• Your instructions
Reproduce the items word for word, starting at the very beginning and ending with the line that contains "33 años, Ari", without including the pictures in your answer.

==========

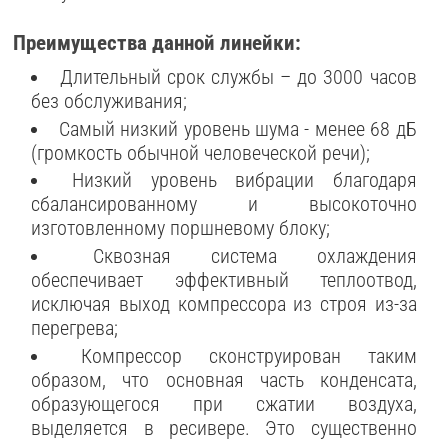
Преимущества данной линейки:
Длительный срок службы – до 3000 часов
без обслуживания;
Самый низкий уровень шума - менее 68 дБ
(громкость обычной человеческой речи);
Низкий уровень вибрации благодаря
сбалансированному и высокоточно
изготовленному поршневому блоку;
Сквозная система охлаждения
обеспечивает эффективный теплоотвод,
исключая выход компрессора из строя из-за
перегрева;
Компрессор сконструирован таким
образом, что основная часть конденсата,
образующегося при сжатии воздуха,
выделяется в ресивере. Это существенно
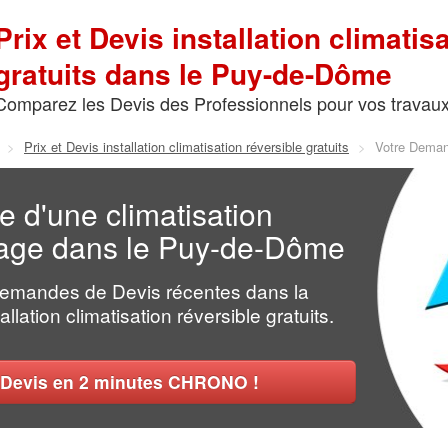
Prix et Devis installation climatis
gratuits dans le Puy-de-Dôme
Comparez les Devis des Professionnels pour vos travau
>
Prix et Devis installation climatisation réversible gratuits
>
Votre Deman
e d'une climatisation
ffage dans le Puy-de-Dôme
Demandes de Devis récentes dans la
allation climatisation réversible gratuits.
Devis en 2 minutes CHRONO !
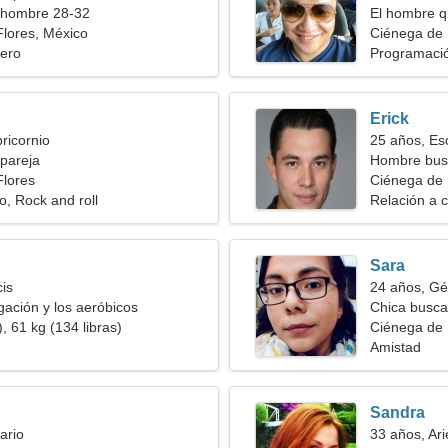
 hombre 28-32
El hombre q
lores, México
Ciénega de 
ero
Programació
Erick
ricornio
25 años, Es
pareja
Hombre bus
Flores
Ciénega de 
o, Rock and roll
Relación a c
Sara
cis
24 años, Gé
ación y los aeróbicos
Chica busca
, 61 kg (134 libras)
Ciénega de 
Amistad
Sandra
ario
33 años, Ari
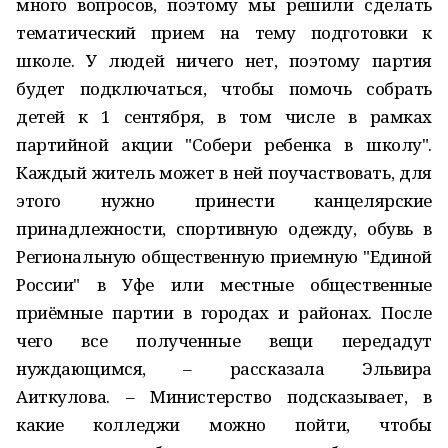
много вопросов, поэтому мы решили сделать
тематический прием на тему подготовки к
школе. У людей ничего нет, поэтому партия
будет подключаться, чтобы помочь собрать
детей к 1 сентября, в том числе в рамках
партийной акции "Собери ребенка в школу".
Каждый житель может в ней поучаствовать, для
этого нужно принести канцелярские
принадлежности, спортивную одежду, обувь в
Региональную общественную приемную "Единой
России" в Уфе или местные общественные
приёмные партии в городах и районах. После
чего все полученные вещи передадут
нуждающимся, – рассказала Эльвира
Аиткулова. – Министерство подсказывает, в
какие колледжи можно пойти, чтобы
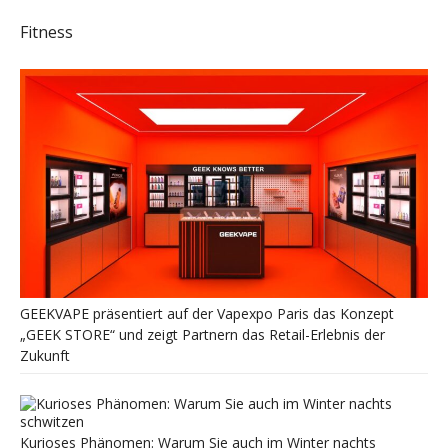
Fitness
GEEKVAPE präsentiert auf der Vapexpo Paris das Konzept
„GEEK STORE“ und zeigt Partnern das Retail-Erlebnis der
Zukunft
Kurioses Phänomen: Warum Sie auch im Winter nachts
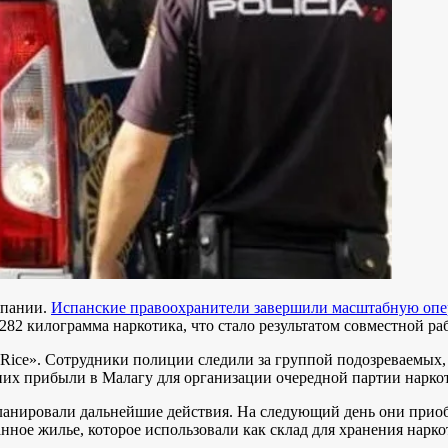
спании.
Испанские правоохранители завершили масштабную опер
282 килограмма наркотика, что стало результатом совместной ра
n Rice». Сотрудники полиции следили за группой подозреваемы
 них прибыли в Малагу для организации очередной партии нарко
 планировали дальнейшие действия. На следующий день они при
нное жилье, которое использовали как склад для хранения нарко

==========

• Output of the exercise
Преимущества данной линейки:
Длительный срок службы – до 3000 часов
без обслуживания;
Самый низкий уровень шума - менее 68 дБ
(громкость обычной человеческой речи);
Низкий уровень вибрации благодаря
сбалансированному и высокоточно
изготовленному поршневому блоку;
Сквозная система охлаждения
обеспечивает эффективный теплоотвод,
исключая выход компрессора из строя из-за
перегрева;
Компрессор сконструирован таким
образом, что основная часть конденсата,
образующегося при сжатии воздуха,
выделяется в ресивере. Это существенно
Prix et Devis installation climatis
gratuits dans le Puy-de-Dôme
Comparez les Devis des Professionnels pour vos travau
>
Prix et Devis installation climatisation réversible gratuits
>
Votre Deman
e d'une climatisation
ffage dans le Puy-de-Dôme
Demandes de Devis récentes dans la
allation climatisation réversible gratuits.
Devis en 2 minutes CHRONO !
 hombre 28-32
El hombre q
lores, México
Ciénega de 
ero
Programació
Erick
ricornio
25 años, Es
pareja
Hombre bus
Flores
Ciénega de 
o, Rock and roll
Relación a c
Sara
cis
24 años, Gé
ación y los aeróbicos
Chica busca
, 61 kg (134 libras)
Ciénega de 
Amistad
Sandra
ario
33 años, Ari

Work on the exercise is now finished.